**Try it**
Return the records exactly as they appear below, omitting the pictures.

**Input for this task**
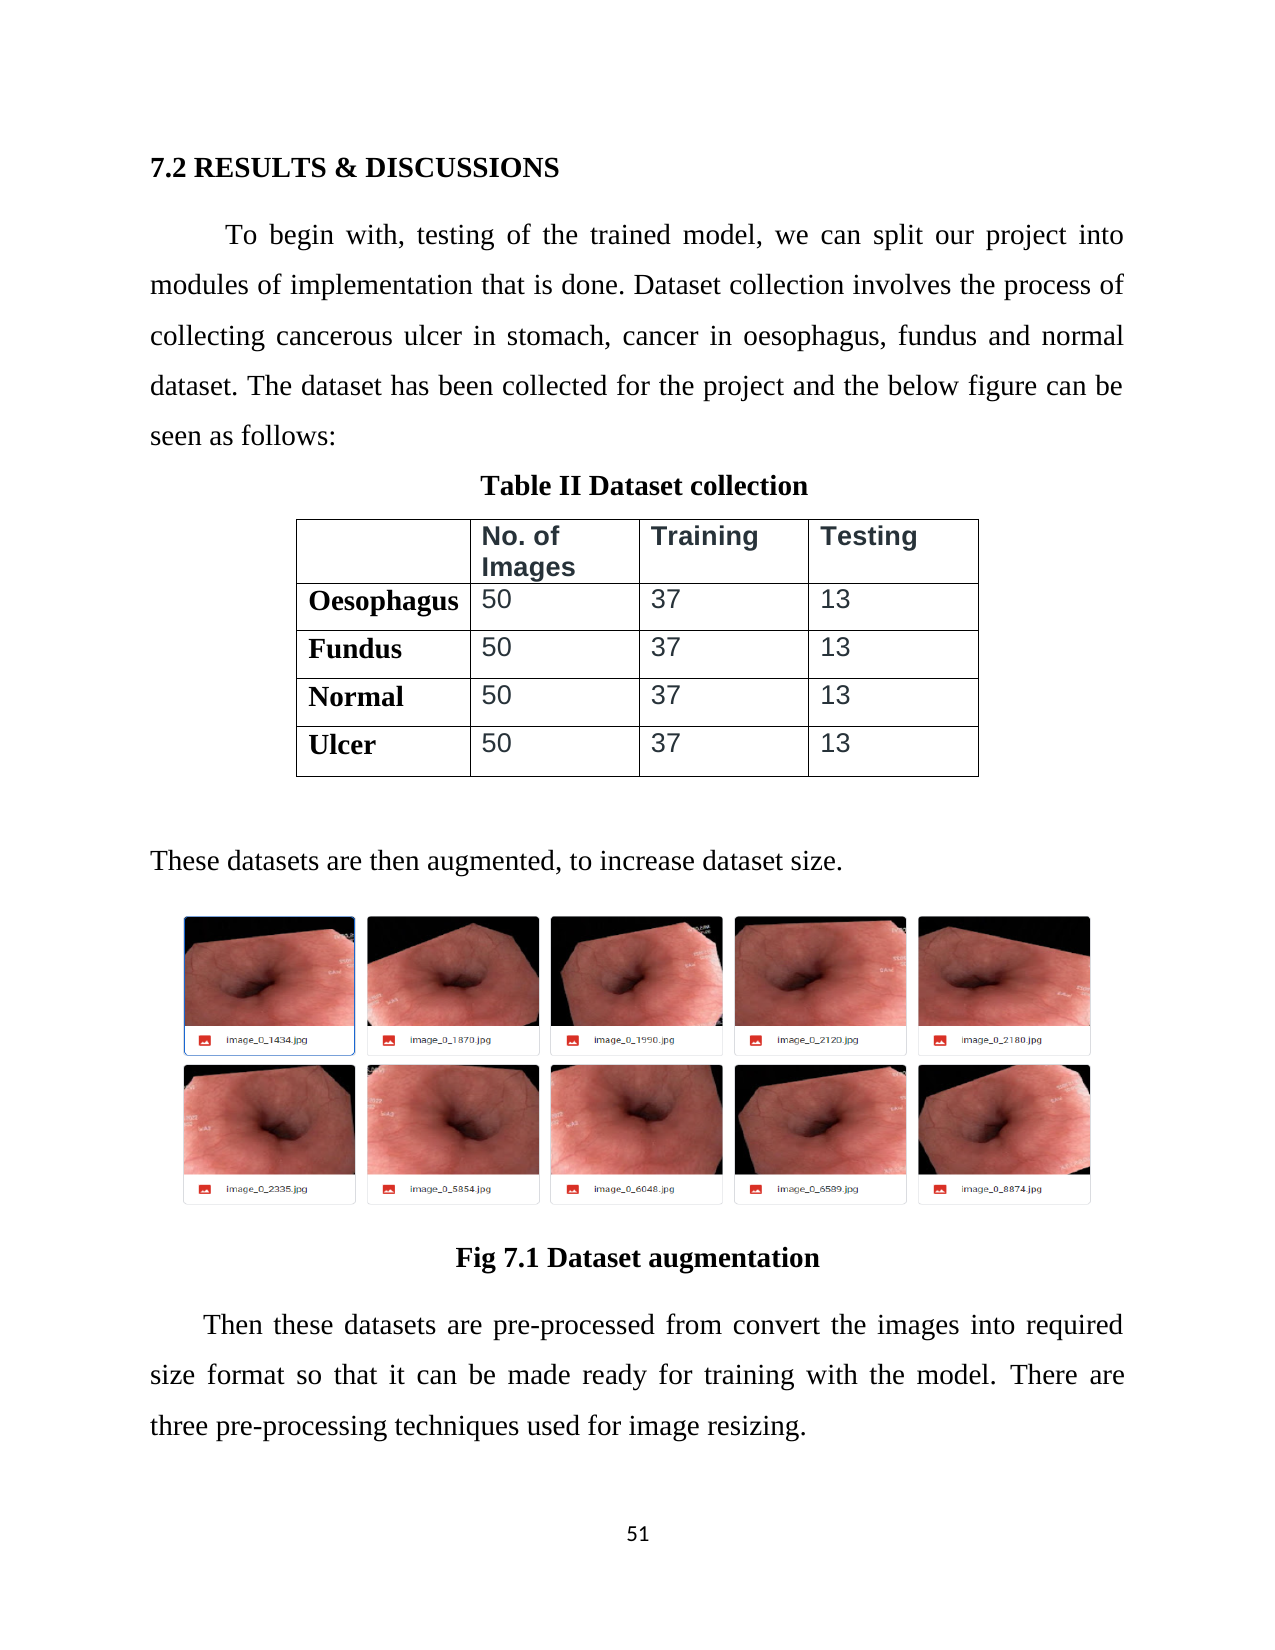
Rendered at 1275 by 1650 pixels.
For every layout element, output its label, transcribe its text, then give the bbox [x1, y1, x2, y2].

text Fig 7.1 Dataset augmentation [150, 1240, 1125, 1273]
table_cell 50 [471, 631, 639, 678]
picture [176, 910, 1099, 1209]
table_cell 50 [471, 679, 639, 726]
table_cell 13 [809, 631, 978, 678]
table_cell Oesophagus [297, 584, 470, 630]
text To begin with, testing of the trained model, we can split our project into modules of implementation that is done. Dataset collection involves the process of collecting cancerous ulcer in stomach, cancer in oesophagus, fundus and normal dataset. The dataset has been collected for the project and the below figure can be seen as follows: [150, 217, 1125, 452]
table_cell 13 [809, 584, 978, 630]
table_cell 13 [809, 679, 978, 726]
table_cell Fundus [297, 631, 470, 678]
table_cell 50 [471, 727, 639, 776]
text 7.2 RESULTS & DISCUSSIONS [150, 150, 1125, 183]
table_header No. of Images [471, 520, 481, 582]
text Table II Dataset collection [150, 468, 1125, 502]
table_header [297, 520, 470, 582]
table_cell 37 [640, 631, 808, 678]
table_cell 37 [640, 584, 808, 630]
table_cell 37 [640, 679, 808, 726]
table_cell 13 [809, 727, 978, 776]
table_cell 50 [471, 584, 639, 630]
table_header No. of Images [559, 520, 639, 582]
table_cell Normal [297, 679, 470, 726]
table_header Training [640, 520, 808, 582]
table_cell Ulcer [297, 727, 470, 776]
table_cell 37 [640, 727, 808, 776]
table_header Testing [809, 520, 978, 582]
text These datasets are then augmented, to increase dataset size. [150, 843, 1125, 877]
text Then these datasets are pre-processed from convert the images into required size format so that it can be made ready for training with the model. There are three pre-processing techniques used for image resizing. [150, 1307, 1125, 1441]
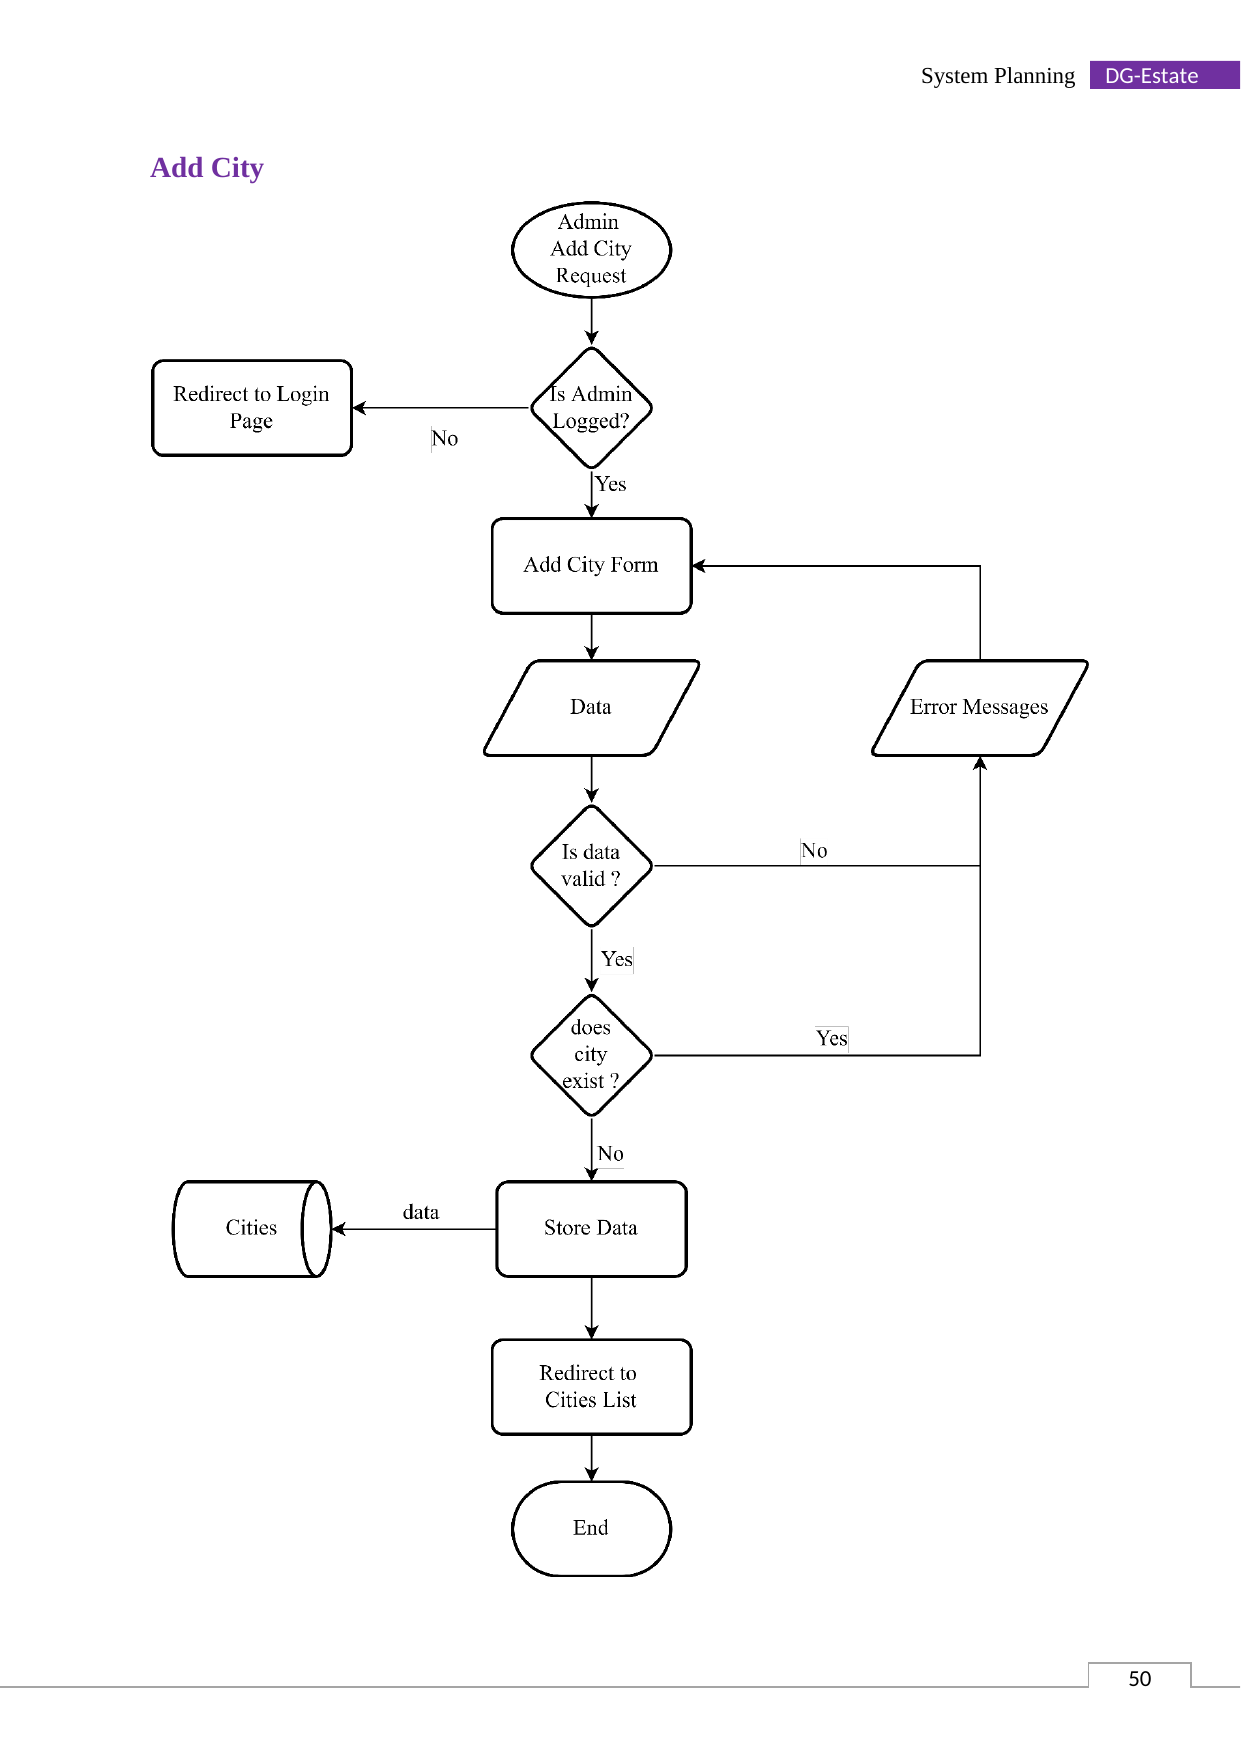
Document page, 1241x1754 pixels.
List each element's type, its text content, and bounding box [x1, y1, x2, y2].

title Add City [150, 150, 1090, 183]
picture [150, 200, 1091, 1577]
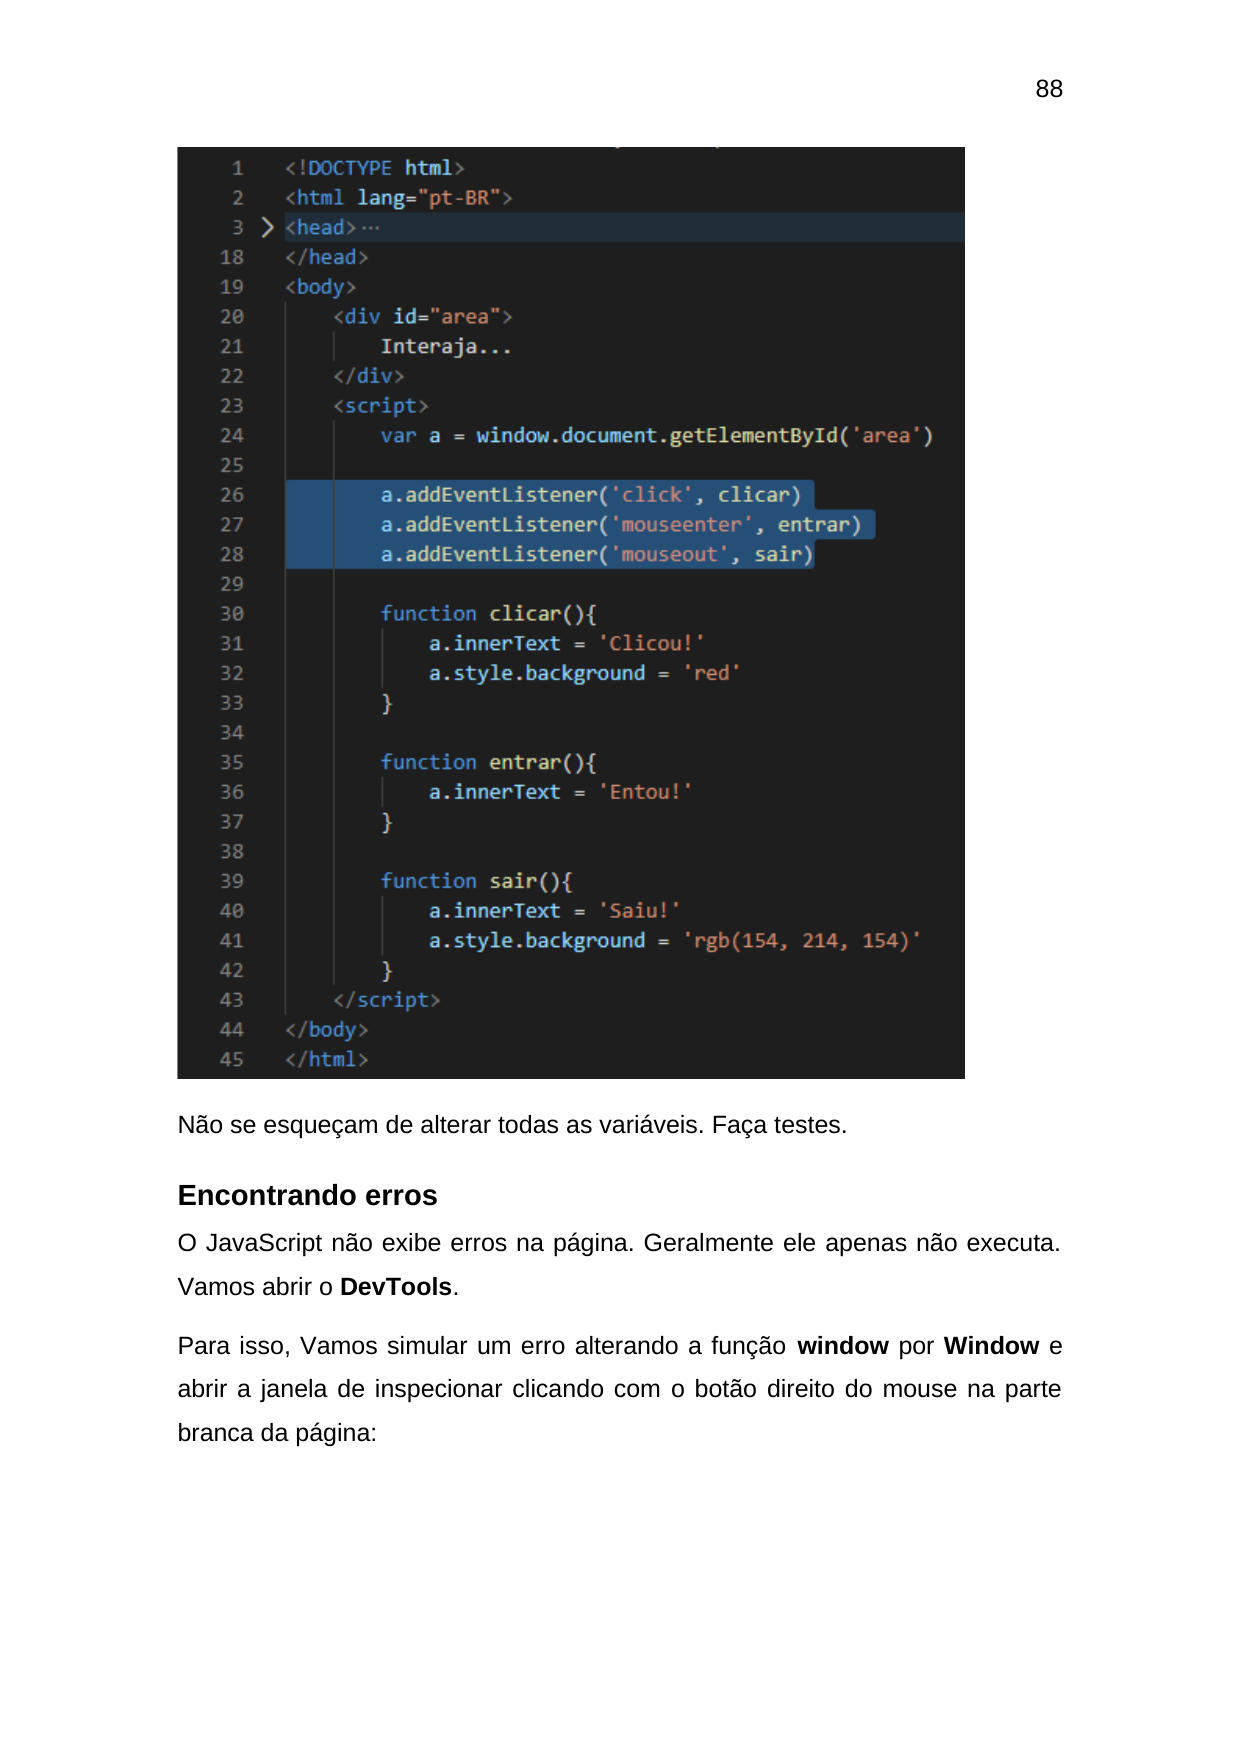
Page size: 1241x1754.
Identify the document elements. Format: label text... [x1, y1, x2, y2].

text Para isso, Vamos simular um erro alterando a função window por Window e abrir a janela de inspecionar clicando com o botão direito do mouse na parte branca da página: [177, 1331, 1063, 1446]
subtitle Encontrando erros [177, 1178, 1063, 1212]
text Não se esqueçam de alterar todas as variáveis. Faça testes. [177, 1110, 1063, 1139]
text O JavaScript não exibe erros na página. Geralmente ele apenas não executa. Vamos abrir o DevTools. [177, 1228, 1063, 1300]
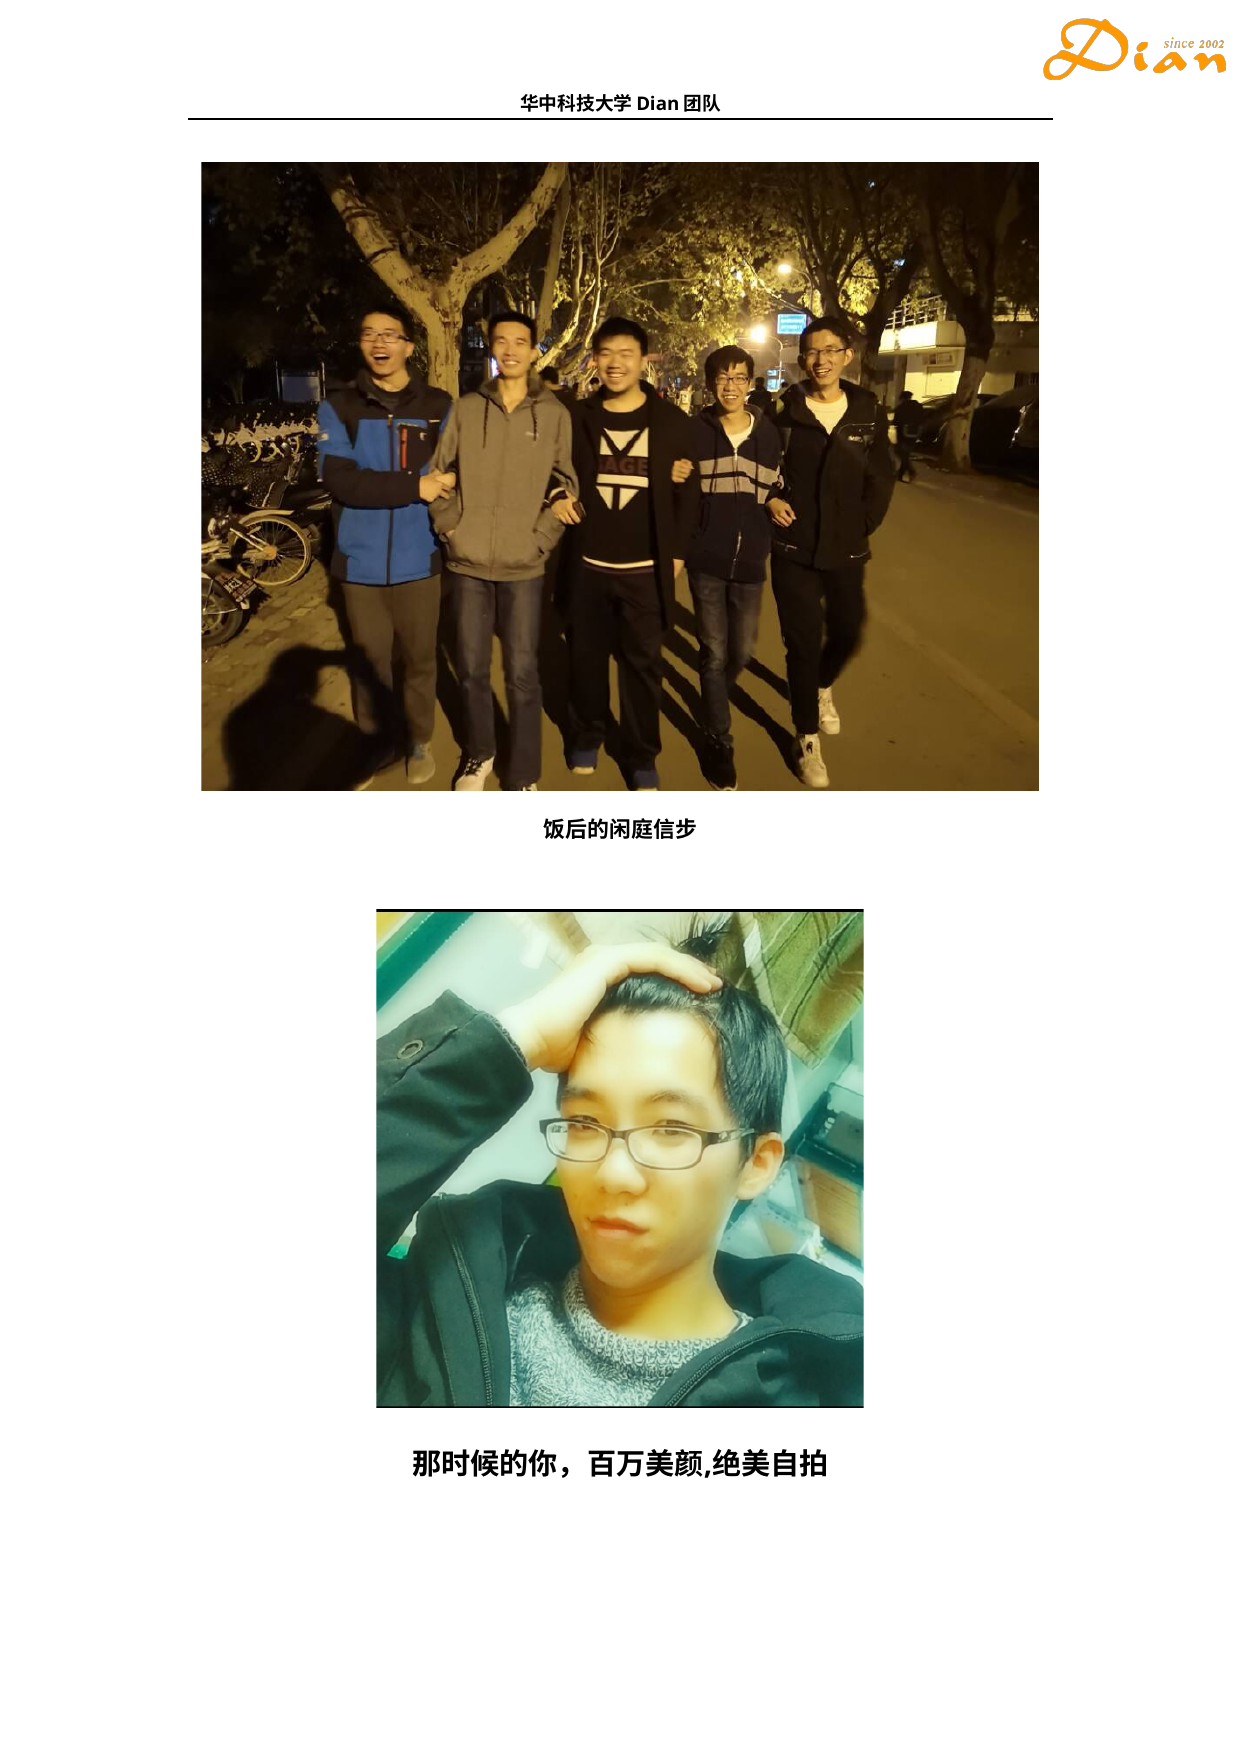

**Response below**
Rendered at 1275 by 1650 pixels.
For every layout element, output its label, transcribe its text, then give the bbox [x1, y1, x2, y2].

text Fig 7.1 Dataset augmentation [150, 1240, 1125, 1273]
table_cell 50 [471, 631, 639, 678]
picture [176, 910, 1099, 1209]
table_cell 50 [471, 679, 639, 726]
table_cell 13 [809, 631, 978, 678]
table_cell Oesophagus [297, 584, 470, 630]
text To begin with, testing of the trained model, we can split our project into modules of implementation that is done. Dataset collection involves the process of collecting cancerous ulcer in stomach, cancer in oesophagus, fundus and normal dataset. The dataset has been collected for the project and the below figure can be seen as follows: [150, 217, 1125, 452]
table_cell 13 [809, 584, 978, 630]
table_cell 13 [809, 679, 978, 726]
table_cell Fundus [297, 631, 470, 678]
table_cell 50 [471, 727, 639, 776]
text 7.2 RESULTS & DISCUSSIONS [150, 150, 1125, 183]
table_header No. of Images [471, 520, 481, 582]
text Table II Dataset collection [150, 468, 1125, 502]
table_header [297, 520, 470, 582]
table_cell 37 [640, 631, 808, 678]
table_cell 37 [640, 584, 808, 630]
table_cell 37 [640, 679, 808, 726]
table_cell 13 [809, 727, 978, 776]
table_cell 50 [471, 584, 639, 630]
table_header No. of Images [559, 520, 639, 582]
table_cell Normal [297, 679, 470, 726]
table_header Training [640, 520, 808, 582]
table_cell Ulcer [297, 727, 470, 776]
table_cell 37 [640, 727, 808, 776]
table_header Testing [809, 520, 978, 582]
text These datasets are then augmented, to increase dataset size. [150, 843, 1125, 877]
text Then these datasets are pre-processed from convert the images into required size format so that it can be made ready for training with the model. There are three pre-processing techniques used for image resizing. [150, 1307, 1125, 1441]
Document page, 1241x1754 pixels.
List each element's type, its text content, and bounding box [x1, y1, x2, y2].

title Add City [150, 150, 1090, 183]
picture [150, 200, 1091, 1577]
Page size: 1241x1754.
Identify the document elements. Format: label text... [x1, y1, x2, y2].

text Para isso, Vamos simular um erro alterando a função window por Window e abrir a janela de inspecionar clicando com o botão direito do mouse na parte branca da página: [177, 1331, 1063, 1446]
subtitle Encontrando erros [177, 1178, 1063, 1212]
text Não se esqueçam de alterar todas as variáveis. Faça testes. [177, 1110, 1063, 1139]
text O JavaScript não exibe erros na página. Geralmente ele apenas não executa. Vamos abrir o DevTools. [177, 1228, 1063, 1300]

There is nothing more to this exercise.